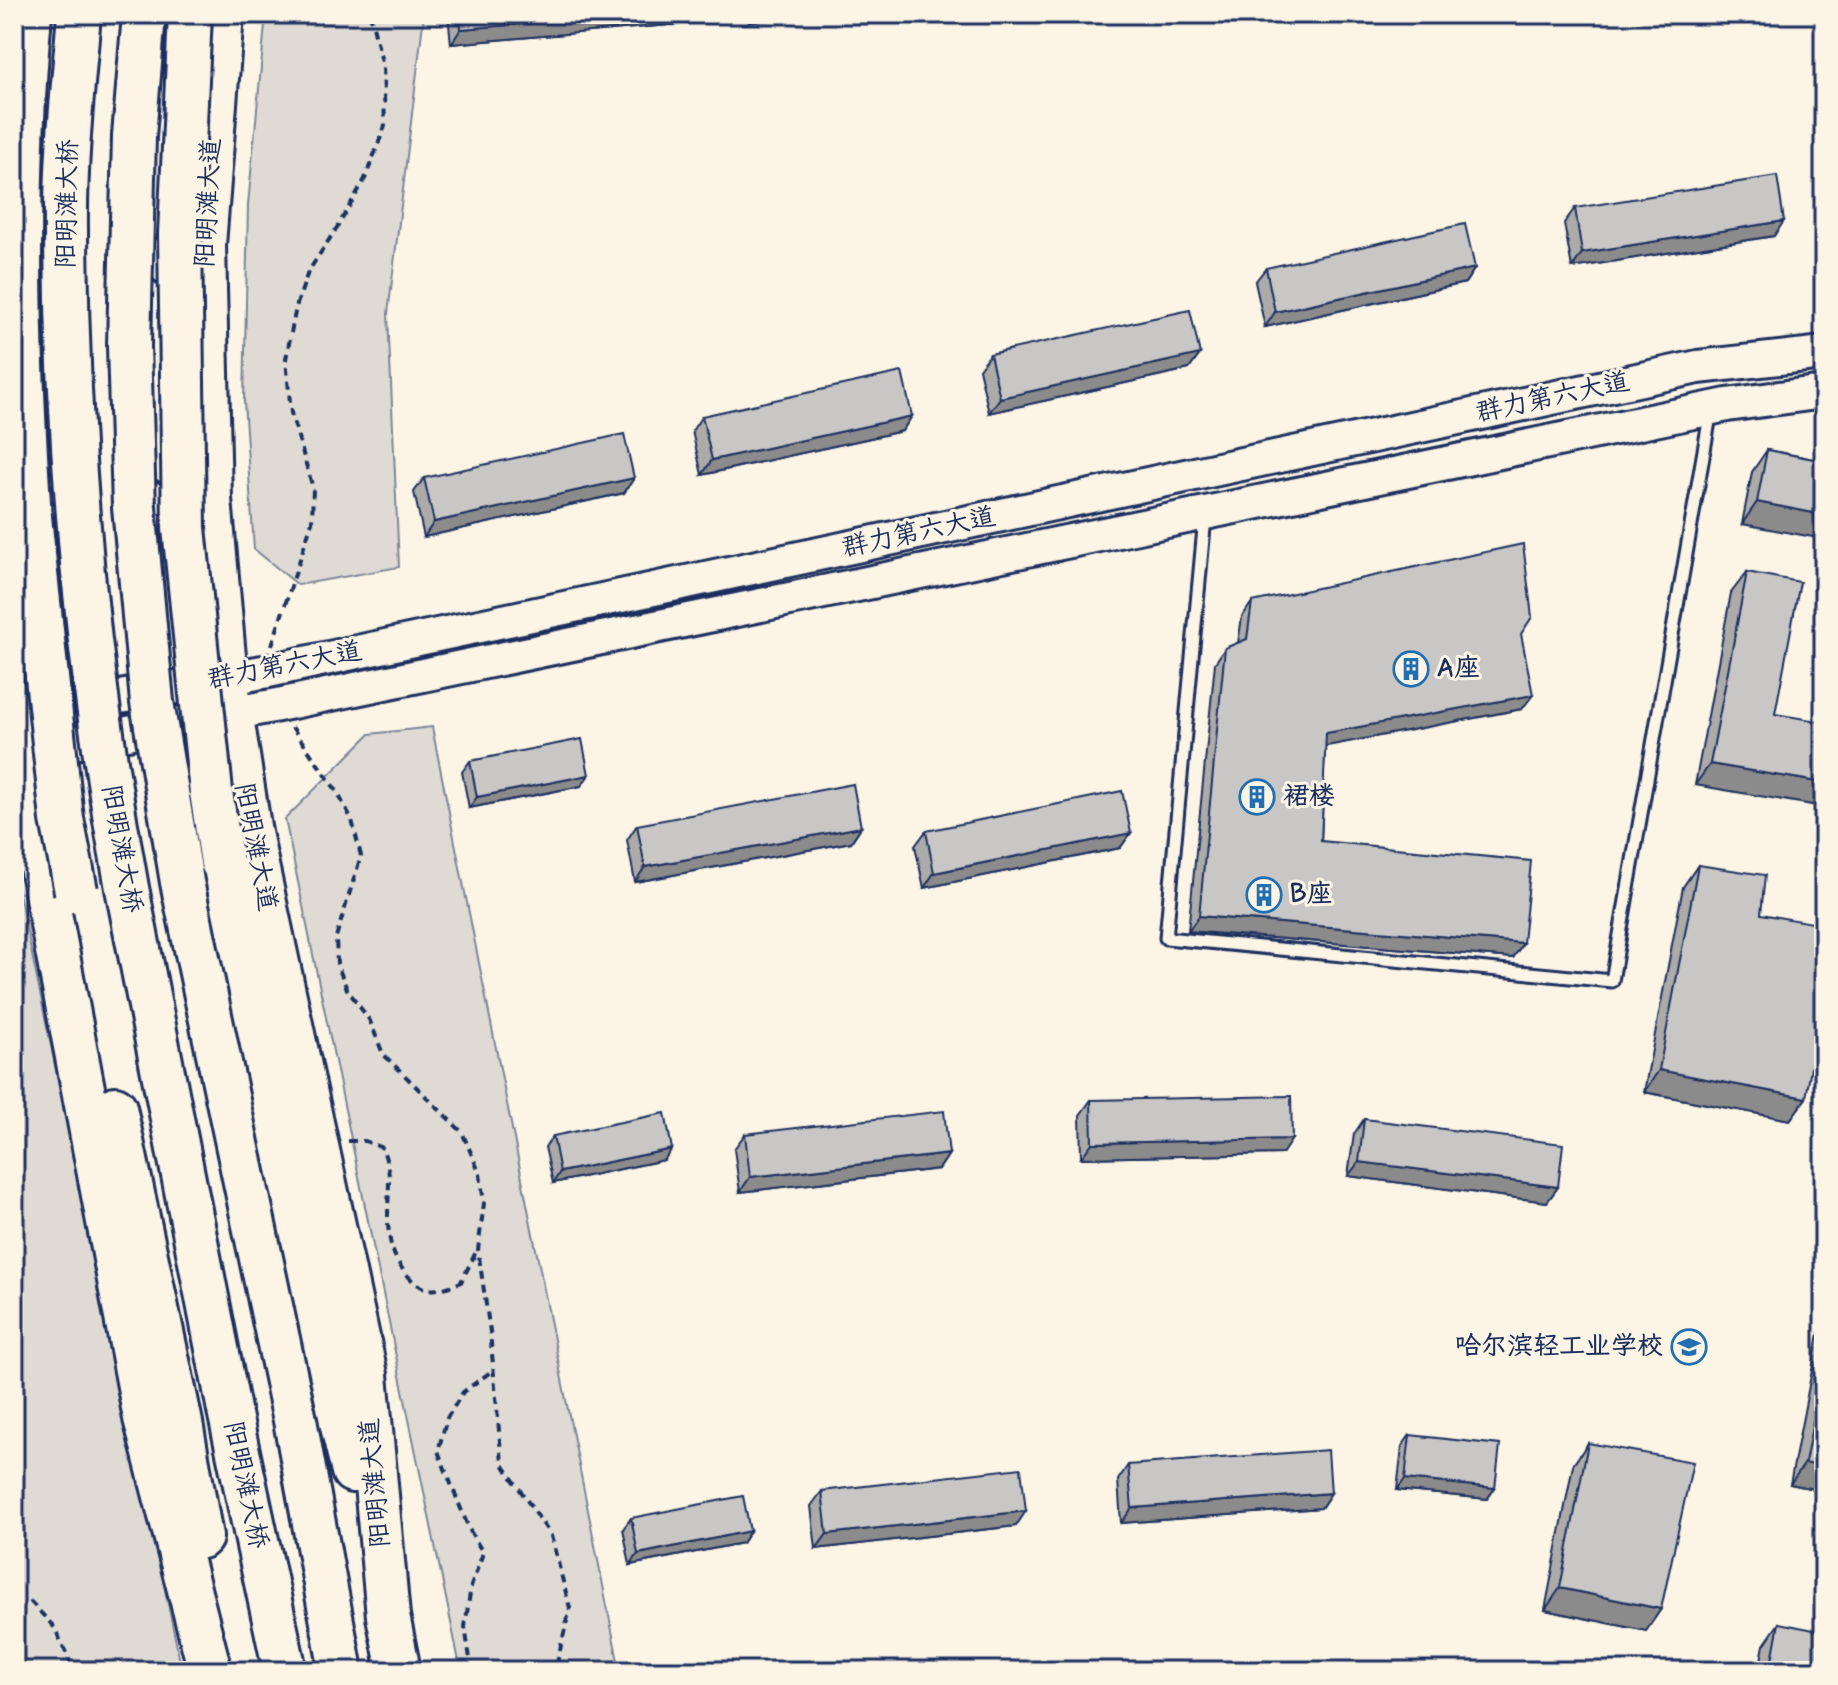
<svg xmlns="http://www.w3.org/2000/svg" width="1838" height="1685" font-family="Mynerve,'LXGW WenKai TC',sans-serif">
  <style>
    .green { fill: #dfdbd4; stroke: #7d8599; stroke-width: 2 }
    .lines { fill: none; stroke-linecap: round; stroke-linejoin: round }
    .lane-casing { stroke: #1b2f5e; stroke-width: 17 }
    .secondary-casing { stroke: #1b2f5e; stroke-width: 38 }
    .highway-casing { stroke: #1b2f5e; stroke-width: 48 }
    .path { stroke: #1b2f5e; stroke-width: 4; stroke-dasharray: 8 6; stroke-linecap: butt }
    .lane { stroke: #fcf5e5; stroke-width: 11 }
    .secondary { stroke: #fcf5e5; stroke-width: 32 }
    .highway { stroke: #fcf5e5; stroke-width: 42 }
    .highway-bridge-casing { stroke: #1b2f5e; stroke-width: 48; stroke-linecap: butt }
    .highway-bridge { stroke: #fcf5e5; stroke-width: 42 }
    .wall { fill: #acabaa; stroke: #1b2f5e; stroke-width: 2 }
    .shaded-wall { fill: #8c8b8b; stroke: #1b2f5e; stroke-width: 2 }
    .building { fill: #c8c7c6; stroke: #1b2f5e; stroke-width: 2 }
    .labels { text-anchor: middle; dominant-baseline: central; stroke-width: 6; stroke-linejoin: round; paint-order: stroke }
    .street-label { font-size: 26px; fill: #1b2f5e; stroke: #fcf5e5 }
    .poi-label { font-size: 26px; font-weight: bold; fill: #1b2f5e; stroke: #fcf5e5; text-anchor: start }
  </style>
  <rect width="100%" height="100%" fill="#fcf5e5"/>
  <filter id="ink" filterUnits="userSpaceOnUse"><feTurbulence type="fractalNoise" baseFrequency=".0125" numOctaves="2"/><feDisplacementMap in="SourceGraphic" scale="16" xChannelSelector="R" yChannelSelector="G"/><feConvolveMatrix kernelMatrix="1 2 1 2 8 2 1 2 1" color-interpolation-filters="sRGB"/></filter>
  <g filter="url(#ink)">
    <!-- green -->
    <path class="green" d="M 266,14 L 424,14 L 388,314 L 399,567 L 298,585 L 254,549 L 244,402 L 248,205 Z
      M 432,727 L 620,1671 L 461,1671 L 285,819 L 370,734 Z
      M 14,869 L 182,1671 L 14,1671 Z"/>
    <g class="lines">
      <defs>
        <path id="lane" d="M 1205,517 L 1166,938 L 1612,981 L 1711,410"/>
        <path id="secondary" d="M 28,713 L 263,672 L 1698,367 L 1824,353
          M 31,751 L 278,705 L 1727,405 L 1824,392"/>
        <path id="highway" d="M 222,14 L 204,245 L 210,499 L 226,679 L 250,833 L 366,1375 L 388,1616 L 399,1671
          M 139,297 L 172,464
          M 30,517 C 18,349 15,182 30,14
          M 14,662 L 36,839 L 145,1418 L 210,1671
          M 222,862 L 331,1381 L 353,1471
          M 115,1108 L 181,1423 L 201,1537"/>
      </defs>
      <!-- lane casing -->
      <use href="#lane" class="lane-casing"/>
      <!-- secondary casing -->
      <use href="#secondary" class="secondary-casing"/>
      <!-- highway casing -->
      <use href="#highway" class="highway-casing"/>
      <!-- path -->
      <path class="path" d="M 272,645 L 312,522 L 313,488 L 291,413 L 286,359 L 296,307 L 308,272 L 338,226 L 365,179 L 385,126 L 383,66 L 370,14
        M 292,727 L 336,790 L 352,820 L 361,856 L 336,937 L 337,964 L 347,989 L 370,1021 L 383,1054 L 462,1132 L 480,1174 L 484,1203 L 478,1250 L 490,1332 L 502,1463 L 551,1536 L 570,1608 L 555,1671
        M 348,1141 L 365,1141 L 383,1148 C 385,1157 389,1168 389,1178 C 389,1216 381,1248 410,1278 C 427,1295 440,1290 461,1282 L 476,1252
        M 30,1601 L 55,1628 L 74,1671
        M 472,1671 L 465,1627 L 471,1586 L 483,1553 L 469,1529 L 438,1451 L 447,1418 L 463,1392 L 492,1371"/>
      <!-- lane -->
      <use href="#lane" class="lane"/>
      <!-- secondary -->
      <use href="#secondary" class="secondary"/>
      <!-- highway -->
      <use href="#highway" class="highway"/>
      <defs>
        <path id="highway-bridge" d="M 79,14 C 73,86 65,159 66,231 C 67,451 87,672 127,888 L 229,1410 L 285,1671
          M 144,14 L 134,136 L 129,346 L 134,507 L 152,702 L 182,882 L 295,1420 L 341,1671
          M 190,14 L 180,234 L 184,528 L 211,792 L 222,862
          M 30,517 L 62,819 L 76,891"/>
      </defs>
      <!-- highway-bridge casing -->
      <use href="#highway-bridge" class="highway-bridge-casing"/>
      <!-- highway-bridge -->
      <use href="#highway-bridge" class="highway-bridge"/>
    </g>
    <!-- wall -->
    <path class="wall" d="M 448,14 L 688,14 L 681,24 L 451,44 Z
      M 749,14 L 848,14 L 749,22 Z
      M 1575,208 L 1774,236 L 1572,268 L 1564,223 Z
      M 1266,268 L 1475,268 L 1465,283 L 1265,327 L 1255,282 Z
      M 990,354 L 1200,354 L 1189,369 L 989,413 L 979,369 Z
      M 702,416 L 912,416 L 902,431 L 702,475 L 692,431 Z
      M 1767,450 L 1824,461 L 1742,524 L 1752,472 Z
      M 424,478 L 634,478 L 624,493 L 424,537 L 414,492 Z
      M 1747,572 L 1775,714 L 1695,785 L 1731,593 Z
      M 1252,602 L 1521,634 L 1522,709 L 1325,746 L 1321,841 L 1523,943 L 1513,958 L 1188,931 L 1215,663 L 1225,648 L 1238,643 L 1242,617 Z
      M 470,761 L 581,786 L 469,808 L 462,772 Z
      M 637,825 L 861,827 L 851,842 L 635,882 L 627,840 Z
      M 926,831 L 1131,833 L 1120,848 L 924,888 L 915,846 Z
      M 1698,865 L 1761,914 L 1806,1098 L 1790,1120 L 1644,1092 L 1683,887 Z
      M 1091,1100 L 1282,1154 L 1081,1158 L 1080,1115 Z
      M 1364,1119 L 1558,1187 L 1547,1202 L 1348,1176 L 1354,1134 Z
      M 745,1134 L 949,1154 L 939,1169 L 740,1192 L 734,1149 Z
      M 553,1136 L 664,1160 L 553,1183 L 545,1147 Z
      M 1824,1308 L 1824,1491 L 1790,1484 Z
      M 1410,1435 L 1495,1488 L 1487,1499 L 1397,1490 L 1402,1446 Z
      M 1588,1443 L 1661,1609 L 1646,1631 L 1545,1610 L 1573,1465 Z
      M 1128,1465 L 1331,1493 L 1321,1508 L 1121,1523 L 1118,1480 Z
      M 822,1491 L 1016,1526 L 816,1549 L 811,1506 Z
      M 631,1518 L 750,1531 L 742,1543 L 630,1565 L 623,1529 Z
      M 1779,1623 L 1824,1671 L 1759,1671 L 1764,1645 Z"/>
    <!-- shaded-wall -->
    <path class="shaded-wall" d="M 640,14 L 688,14 L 681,24 L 451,44 L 461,29 Z
      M 755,14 L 848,14 L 749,22 Z
      M 1784,221 L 1774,236 L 1572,268 L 1582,253 Z
      M 1475,268 L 1465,283 L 1265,327 L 1275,312 Z
      M 1200,354 L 1189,369 L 989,413 L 1000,398 Z
      M 912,416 L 902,431 L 702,475 L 712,460 Z
      M 634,478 L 624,493 L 424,537 L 434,522 Z
      M 1757,502 L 1824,515 L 1824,539 L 1742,524 Z
      M 1533,695 L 1522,709 L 1316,748 L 1326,733 Z
      M 1710,764 L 1824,783 L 1824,807 L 1695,785 Z
      M 589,775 L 581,786 L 469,808 L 477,797 Z
      M 861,827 L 851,842 L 635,882 L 645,867 Z
      M 1131,833 L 1120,848 L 924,888 L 934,873 Z
      M 1199,916 L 1523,943 L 1513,958 L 1188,931 Z
      M 1659,1070 L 1806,1098 L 1790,1120 L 1644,1092 Z
      M 1292,1139 L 1282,1154 L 1081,1158 L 1092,1143 Z
      M 672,1149 L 664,1160 L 553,1183 L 560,1172 Z
      M 949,1154 L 939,1169 L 740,1192 L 750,1177 Z
      M 1359,1162 L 1558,1187 L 1547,1202 L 1348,1176 Z
      M 1805,1463 L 1824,1467 L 1824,1491 L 1790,1484 Z
      M 1405,1479 L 1495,1488 L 1487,1499 L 1397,1490 Z
      M 1331,1493 L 1321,1508 L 1121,1523 L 1132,1508 Z
      M 1026,1511 L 1016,1526 L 816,1549 L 827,1534 Z
      M 750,1531 L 742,1543 L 630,1565 L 638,1554 Z
      M 1560,1588 L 1661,1609 L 1646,1631 L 1545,1610 Z"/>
    <!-- building -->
    <path class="building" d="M 460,14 L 640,14 L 461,29 Z
      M 1777,176 L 1784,221 L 1582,253 L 1575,208 Z
      M 1465,224 L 1475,268 L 1275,312 L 1266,268 Z
      M 1190,310 L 1200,354 L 1000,398 L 990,354 Z
      M 902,372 L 912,416 L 712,460 L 702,416 Z
      M 624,434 L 634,478 L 434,522 L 424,478 Z
      M 1767,450 L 1824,461 L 1824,515 L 1757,502 Z
      M 1523,544 L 1532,617 L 1521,634 L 1533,695 L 1326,733 L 1321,841 L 1531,861 L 1523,943 L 1199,916 L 1225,648 L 1247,639 L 1252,602 Z
      M 1747,572 L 1800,582 L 1775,714 L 1824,722 L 1824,783 L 1710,764 Z
      M 582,739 L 589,775 L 477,797 L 470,761 Z
      M 853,784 L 861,827 L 645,867 L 637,825 Z
      M 1122,791 L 1131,833 L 934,873 L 926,831 Z
      M 1698,865 L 1765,875 L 1761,914 L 1824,925 L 1824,990 L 1806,1098 L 1659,1070 Z
      M 1291,1096 L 1292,1139 L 1092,1143 L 1091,1100 Z
      M 944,1111 L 949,1154 L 750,1177 L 745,1134 Z
      M 665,1113 L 672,1149 L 560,1172 L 553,1136 Z
      M 1364,1119 L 1563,1144 L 1558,1187 L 1359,1162 Z
      M 1824,1365 L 1824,1467 L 1805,1463 Z
      M 1410,1435 L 1500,1445 L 1495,1488 L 1405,1479 Z
      M 1588,1443 L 1693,1462 L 1661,1609 L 1560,1588 Z
      M 1328,1450 L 1331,1493 L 1132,1508 L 1128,1465 Z
      M 1021,1468 L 1026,1511 L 827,1534 L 822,1491 Z
      M 743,1496 L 750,1531 L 638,1554 L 631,1518 Z
      M 1779,1623 L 1824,1632 L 1824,1671 L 1770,1671 Z
      M 14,1659 L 15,1659 L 18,1671 L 14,1671 Z"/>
  </g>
  <!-- icons -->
  <defs>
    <symbol id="building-ring" viewBox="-11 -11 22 22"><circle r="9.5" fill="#fcf5e5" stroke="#1f6fb2" stroke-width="1.5"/><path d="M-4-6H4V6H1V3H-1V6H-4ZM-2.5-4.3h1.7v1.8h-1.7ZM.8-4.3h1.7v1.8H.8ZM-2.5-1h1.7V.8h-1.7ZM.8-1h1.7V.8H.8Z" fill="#1f6fb2"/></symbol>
    <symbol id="school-ring" viewBox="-11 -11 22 22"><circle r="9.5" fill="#fcf5e5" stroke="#1f6fb2" stroke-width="1.5"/><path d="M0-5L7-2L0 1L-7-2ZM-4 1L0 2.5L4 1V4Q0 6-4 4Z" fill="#1f6fb2"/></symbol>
  </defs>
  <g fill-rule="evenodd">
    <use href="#building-ring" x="1391" y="649" width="40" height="40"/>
    <use href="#building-ring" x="1237" y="777" width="40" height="40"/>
    <use href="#building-ring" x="1244" y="875" width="40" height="40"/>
    <use href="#school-ring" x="1669" y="1327" width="40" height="40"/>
  </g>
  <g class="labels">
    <!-- street labels -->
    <g class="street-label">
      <text transform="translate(209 203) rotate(-87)">阳明滩大道</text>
      <text transform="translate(68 204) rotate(-89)">阳明滩大桥</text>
      <text transform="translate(1553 398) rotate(-12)">群力第六大道</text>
      <text transform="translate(919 533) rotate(-12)">群力第六大道</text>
      <text transform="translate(285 666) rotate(-11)">群力第六大道</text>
      <text transform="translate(255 847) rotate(79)">阳明滩大道</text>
      <text transform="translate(121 849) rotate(80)">阳明滩大桥</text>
      <text transform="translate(376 1483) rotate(-95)">阳明滩大道</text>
      <text transform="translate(245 1485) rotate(78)">阳明滩大桥</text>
    </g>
    <!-- poi labels -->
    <g class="poi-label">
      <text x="1437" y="669">A座</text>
      <text x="1283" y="797">裙楼</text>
      <text x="1290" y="895">B座</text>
      <text x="1663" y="1347" text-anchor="end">哈尔滨轻工业学校</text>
    </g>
  </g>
  <!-- margin -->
  <rect width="1838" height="1685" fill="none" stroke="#fcf5e5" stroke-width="48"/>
  <rect x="24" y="24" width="1790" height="1637" fill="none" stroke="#1b2f5e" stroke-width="3" filter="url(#ink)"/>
</svg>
......
## What you have to do
Copy each line of the listing that carries the word "lines".

## Output of the exercise
    .lines { fill: none; stroke-linecap: round; stroke-linejoin: round }
    <g class="lines">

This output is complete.